──────── Source material

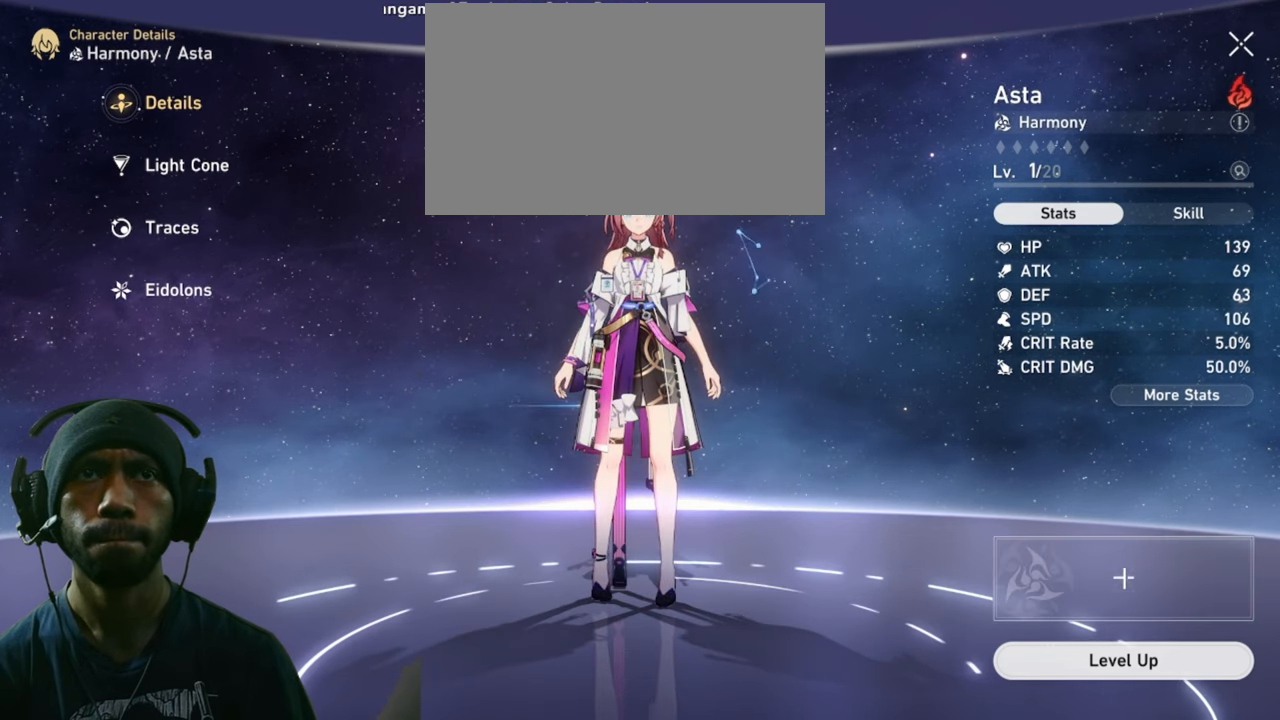
{"keys": [], "mouse": [], "events": []}
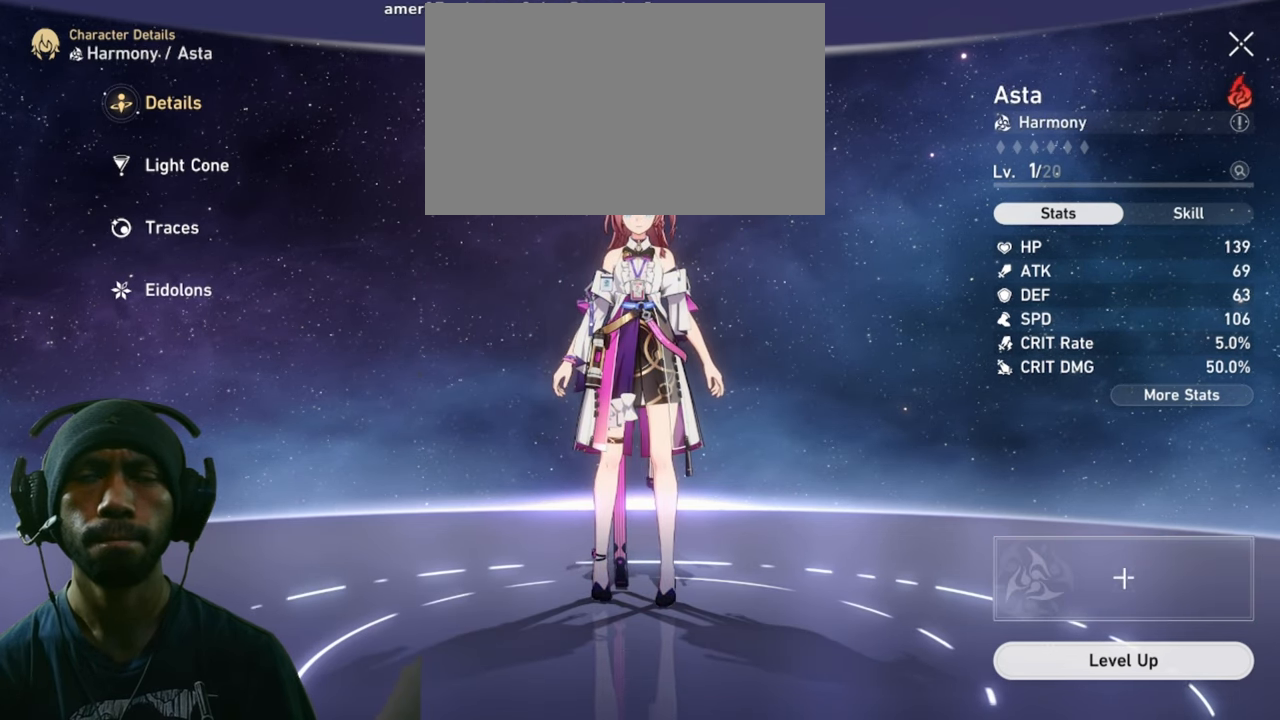
{"keys": [], "mouse": [], "events": []}
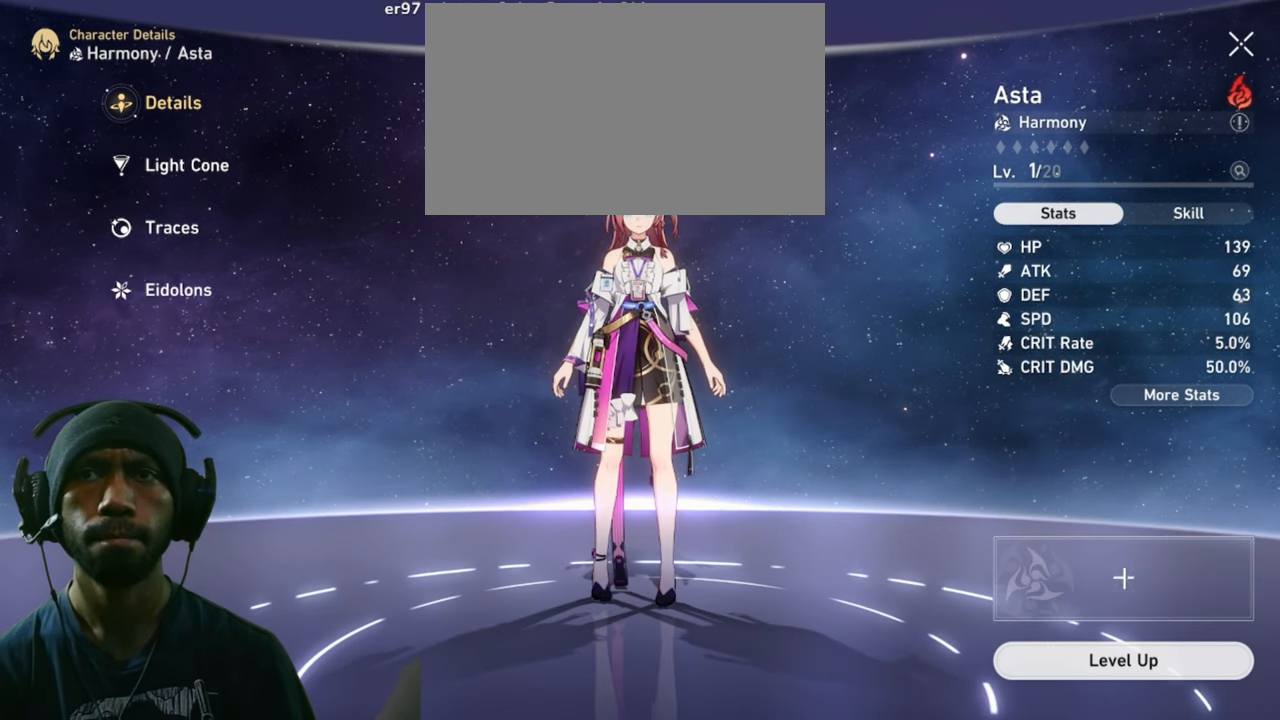
{"keys": [], "mouse": [], "events": []}
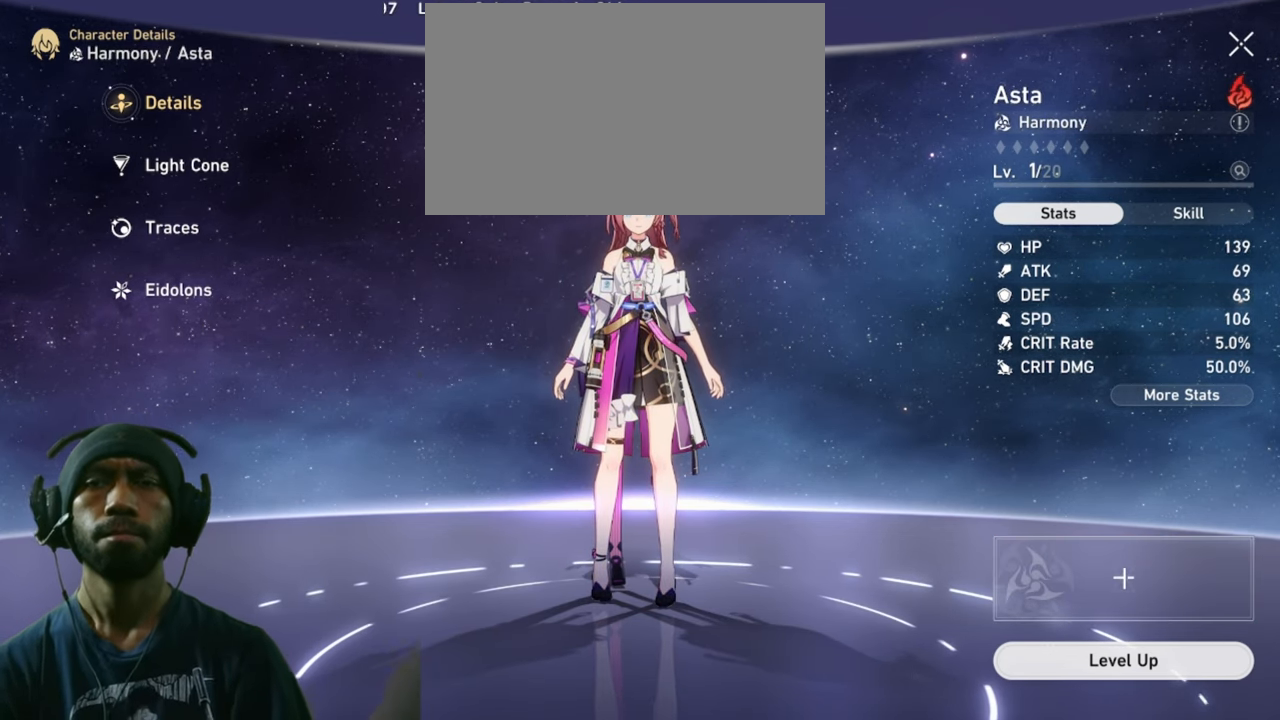
{"keys": [], "mouse": [], "events": []}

────────────────

Task |
I'd like the data above duplicated exactly, with no pictures included.

Solution to this task |
{"keys": [], "mouse": [], "events": []}
{"keys": [], "mouse": [], "events": []}
{"keys": [], "mouse": [], "events": []}
{"keys": [], "mouse": [], "events": []}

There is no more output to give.